Vertex (override/custom model provider); inspect request?
Hi,
This library looks really useful - thank you. I have a few questions:
- The HTTP client mentions that it supports Pooling, but are individual responses processed only once all responses have arrived (which is the way Laravel Pool does it by default), or is there an option to process each response as it arrives (which is what I need)? Can you provide an example of its usage, including how responses are handled?
- I use Cloudflare AI Gateway for fallback support, which involves sending multiple provider requests wrapped in a single request to Cloudflare. Is request middleware the place to do this? That is, get a single request to Gemini, duplicate it and wrap it in the required Cloudflare AI Gateway format? Or better to write a custom provider if that's possible?
Thanks again.
Async is not yet supported, the code is prototype / work-in-progress. Do not use it. I will be working on it after 1.0 release.
HTTP middleware is most likely not a good way to do most forms of request distribution across multiple providers.

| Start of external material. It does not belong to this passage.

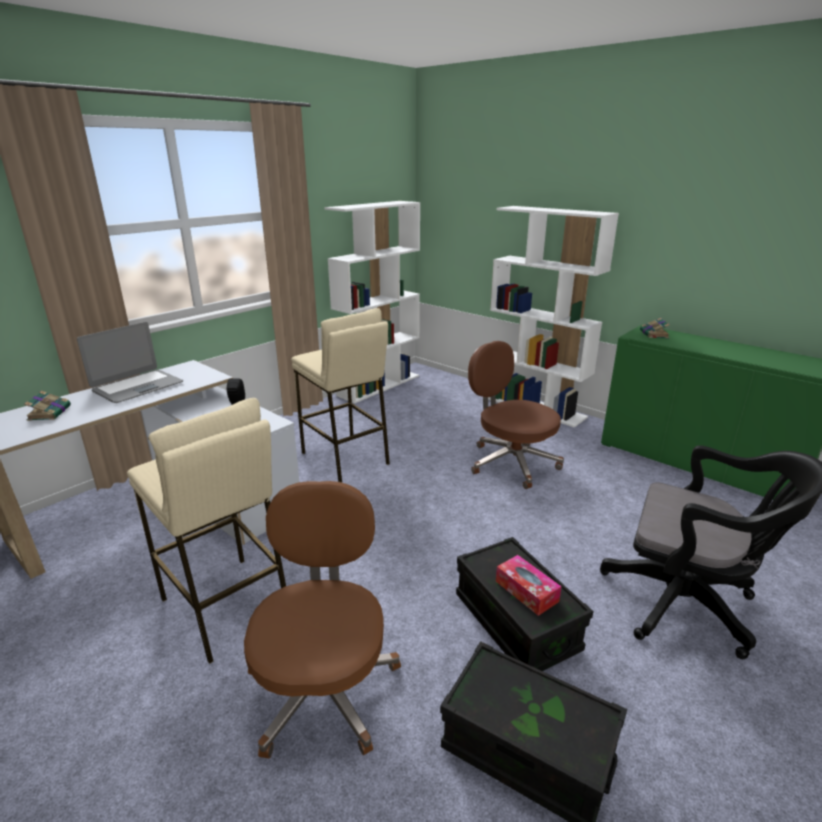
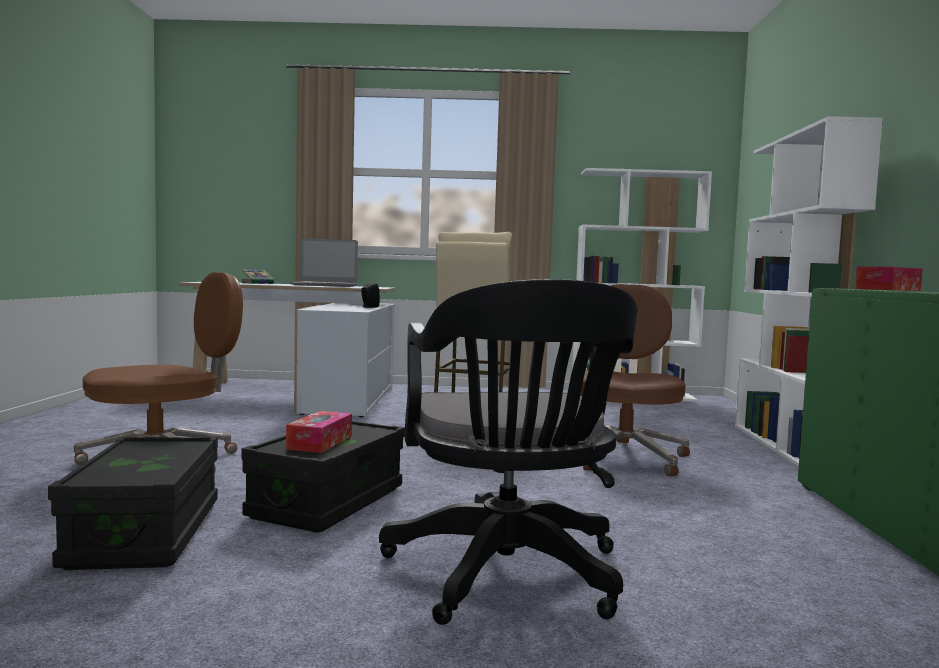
camera: 50 degrees right, 20 degrees down
beige stool [127,398,286,664] -> none
book [640,318,670,338] -> tissue box [855,266,923,291]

One reason is that provider APIs are different - more or less, depending on the provider.
Even if given LLM API vendor declares compatibility with OpenAI, it is not always 100% the same across all aspects - e.g. how authentication works, how usage is reported, if/how reasoning content is returned, what are the details of structured outputs via JSON/JSON Schema declarations, how tools are declared and supported, etc.

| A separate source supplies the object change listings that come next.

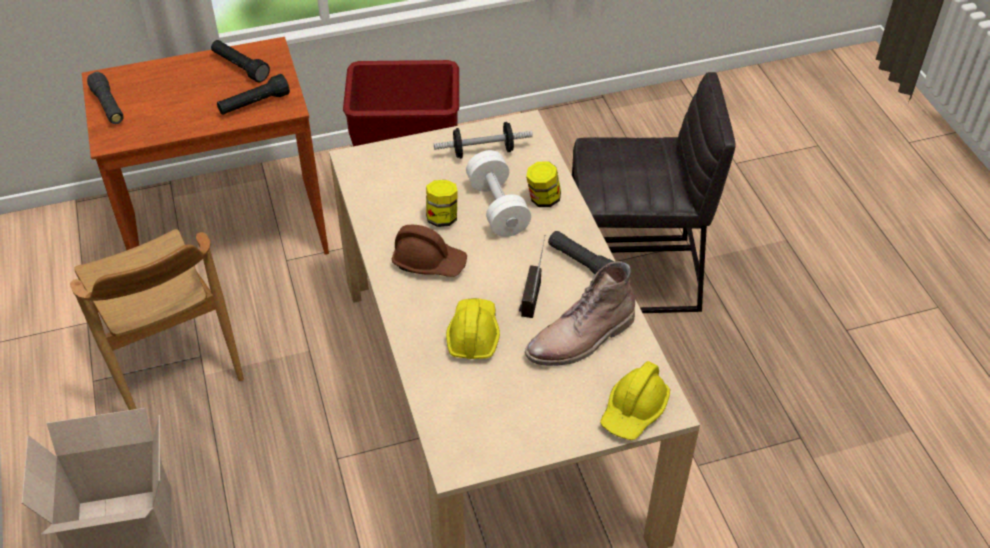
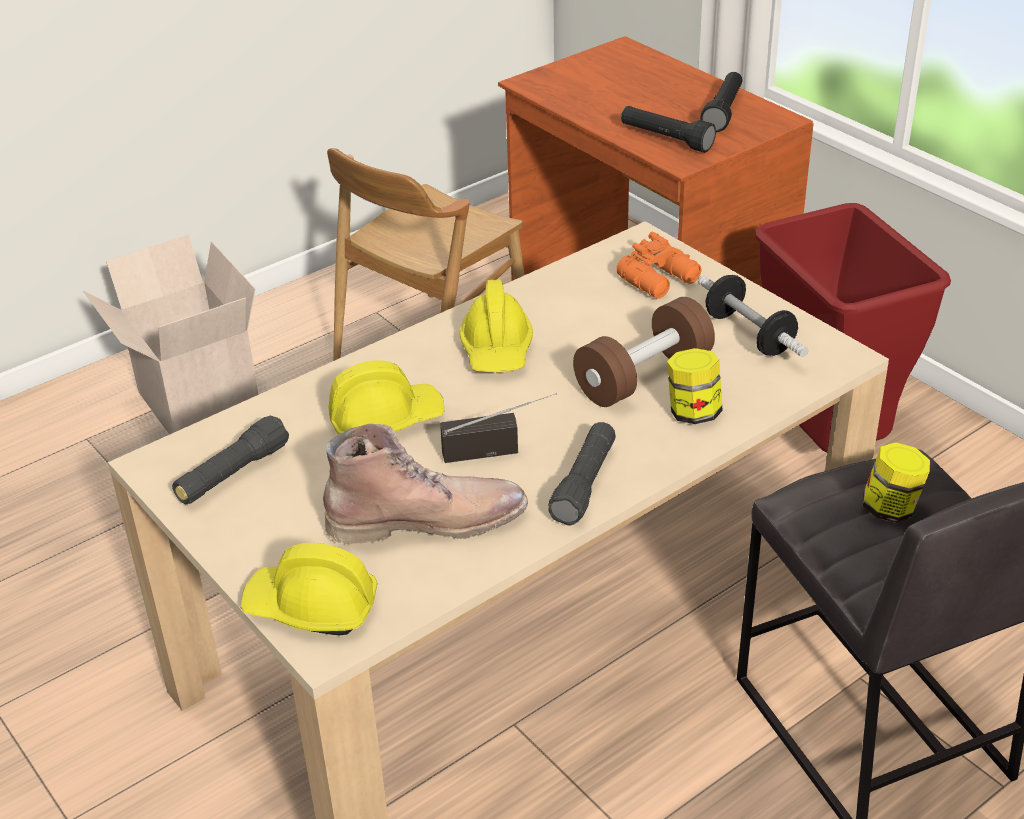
camera: 70 degrees right, 10 degrees down
black flashlight [87,72,123,124] -> black flashlight moved to [172,415,289,504]
brown hard hat [392,225,467,277] -> yellow hard hat [459,280,533,373]
jar [426,180,458,227] -> jar moved to [862,442,930,523]
white dumbbell [466,150,531,237] -> brown dumbbell [573,297,715,407]
brown boot [525,261,635,366] -> brown boot turned 135 degrees clockwise [323,424,528,544]
none -> orange binoculars [616,232,702,299]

But even if today the compatibility is 100%, tomorrow it may change.
Therefore Polyglot, which is Instructor's LLM API access layer (currently focused on inference and embeddings generation), translates generic InferenceRequest to LLM provider specific HttpRequest.
I think I understand what you are aiming for and I have the same need, so expect that parallel/async requests and splitting request to send it across multiple providers is going to be added to Instructor (and Polyglot) in the future.